Adnan Oktar'ın yüzlerce kızla sözde imam nikahı yaptığını hatta
aynı anda 2 kız kardeşin de buna dahil edildiğini anlatan G.S.
"Kızı karşısına alarak ‘Seni aldım, kabul ettin mi?' ve yanındaki 2
kişiye de 'şahit oldunuz mu?' diyerek nikah yapar. Aldığı kişileri
de eş olarak değil cariye olarak alır" ifadelerini kullandı.
Evlilikte Oktar için sınırlı bir sayının olmadığını vurgulayan G.S.
"Yüzlerce kadını cariye olarak almıştır. Lezbiyenliğin helal
olduğunu söyler ‘iki tane tertemiz kadının birbirini sevmesi neden
yasak olsun ki, Kuran'da bu tarz bir yasak yoktur' der. Şarap ve
şampanya dışında tüm içkilerin helal olduğunu söyler, yayınlar da
dahil olmak üzere sürekli viski ya da votka içer" şeklinde ifade
verdi.
"16 yıl sonra kaçtım"
Girdiği yerin bir bataklık olduğunu ve nasıl kurtulacağını uzun
süre düşündüğünü anlatan G.S., böyle bir toplumun İslam'la hiçbir
bağlantısının olmadığını söyledi. Ayrılmaya karar verdiğinde çok
zor bir süreç içine girdiğini belirten G.S. şöyle devam etti:
"Tabii örgütten ayrılmak öyle kolay bir şey değil. 'Ben artık sizle
aynı görüşte değilim, sizden ayrılmak istiyorum' gibi bir şey söz
konusu değil. Ayrılma ihtimali olan kişiler çok sıkı güvenlik
önlemlerine tabi tutulurlar, zırhlı araçlarla birkaç silahlı
kişinin gözetiminde gidip gelirler. 3 ay kaçmak için uygun zaman
aradım.

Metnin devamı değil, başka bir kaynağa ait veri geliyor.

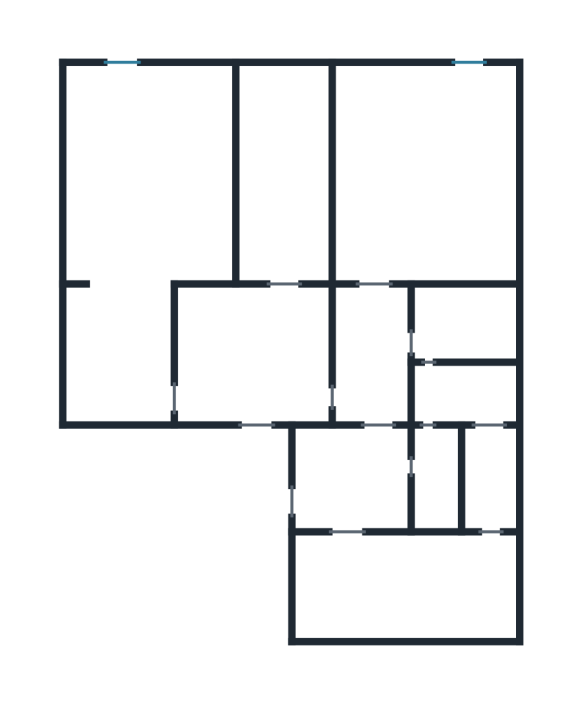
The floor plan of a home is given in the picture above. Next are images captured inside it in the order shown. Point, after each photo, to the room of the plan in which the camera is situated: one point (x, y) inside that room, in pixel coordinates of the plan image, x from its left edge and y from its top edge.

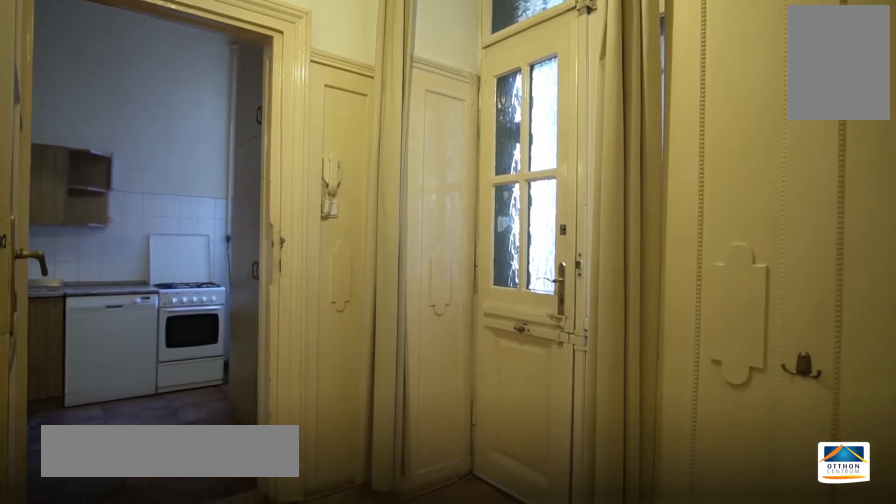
(356, 478)
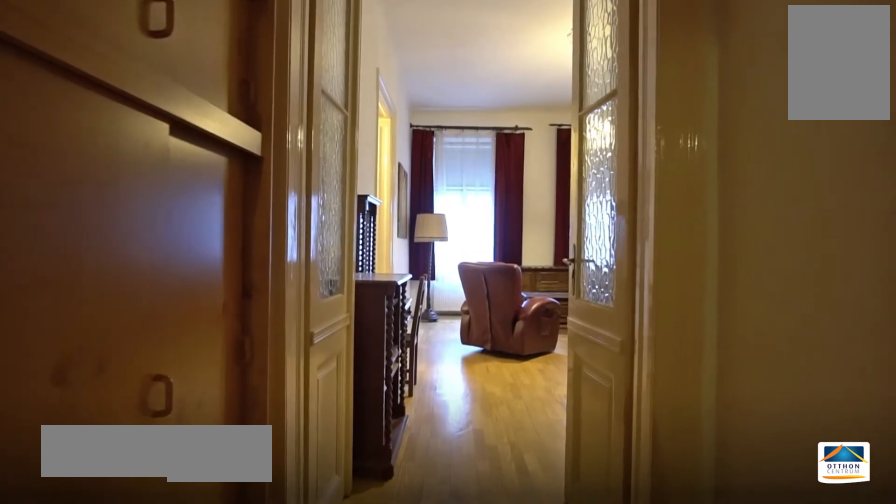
(374, 355)
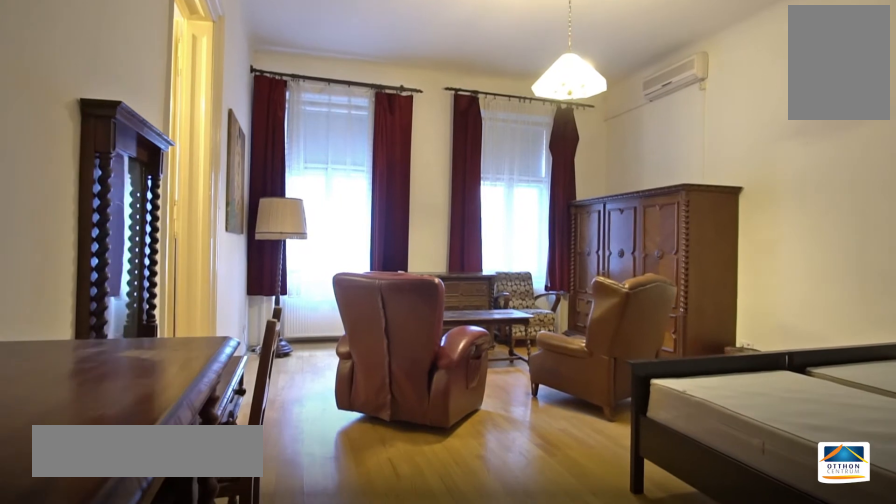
(435, 182)
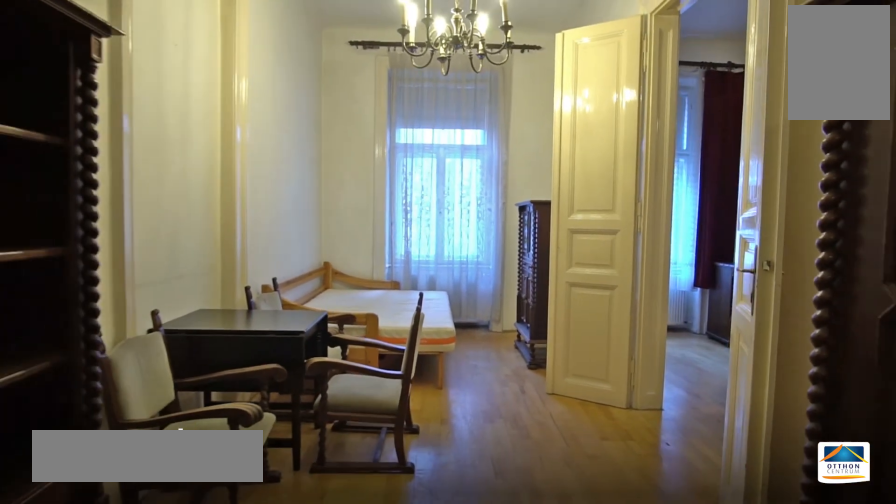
(289, 173)
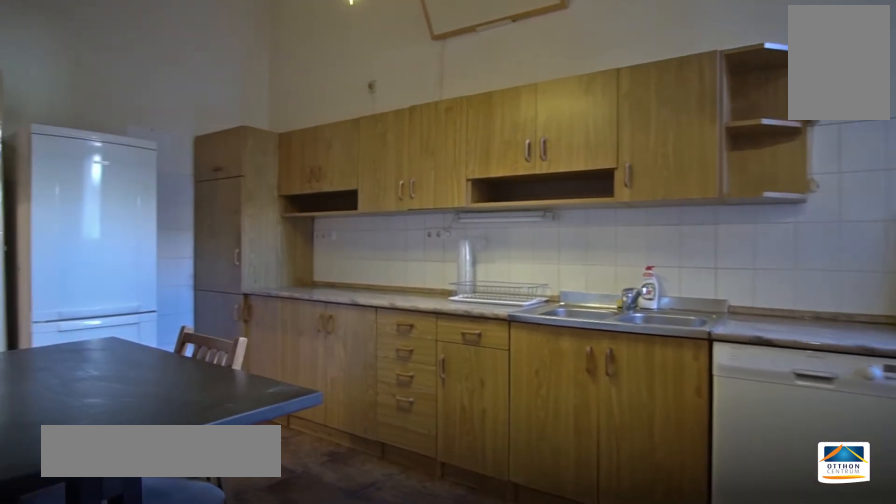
(401, 585)
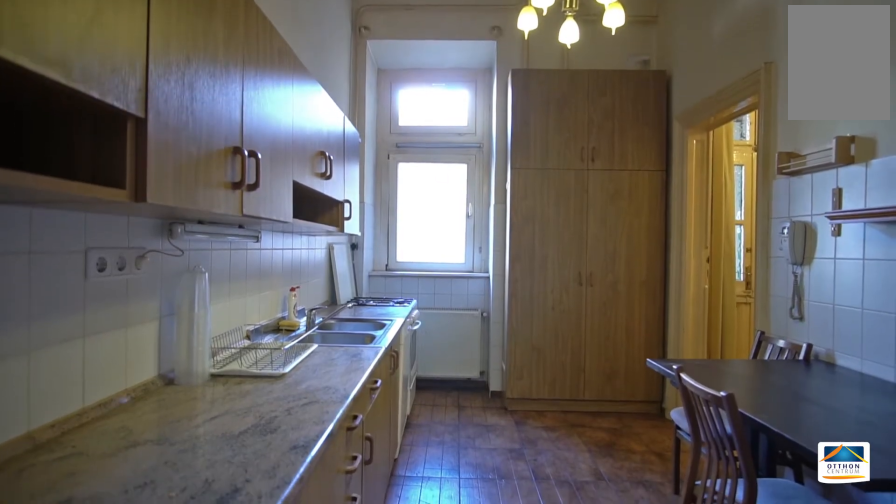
(402, 585)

Gece herkesin uyuduğu bir saatte kapının kilidini
sezdirmeden açıp çağırdığım taksi ile kaçıp ailemin yanına
döndüm."
Oktar'ın cemaatten ayrılan kişilere münafık dediğini polise anlatan
G.S., bu kişilere takma isimler bulunup, aleyhinde sosyal medyada
aşağılayıcı paylaşımların yapıldığını belirtti.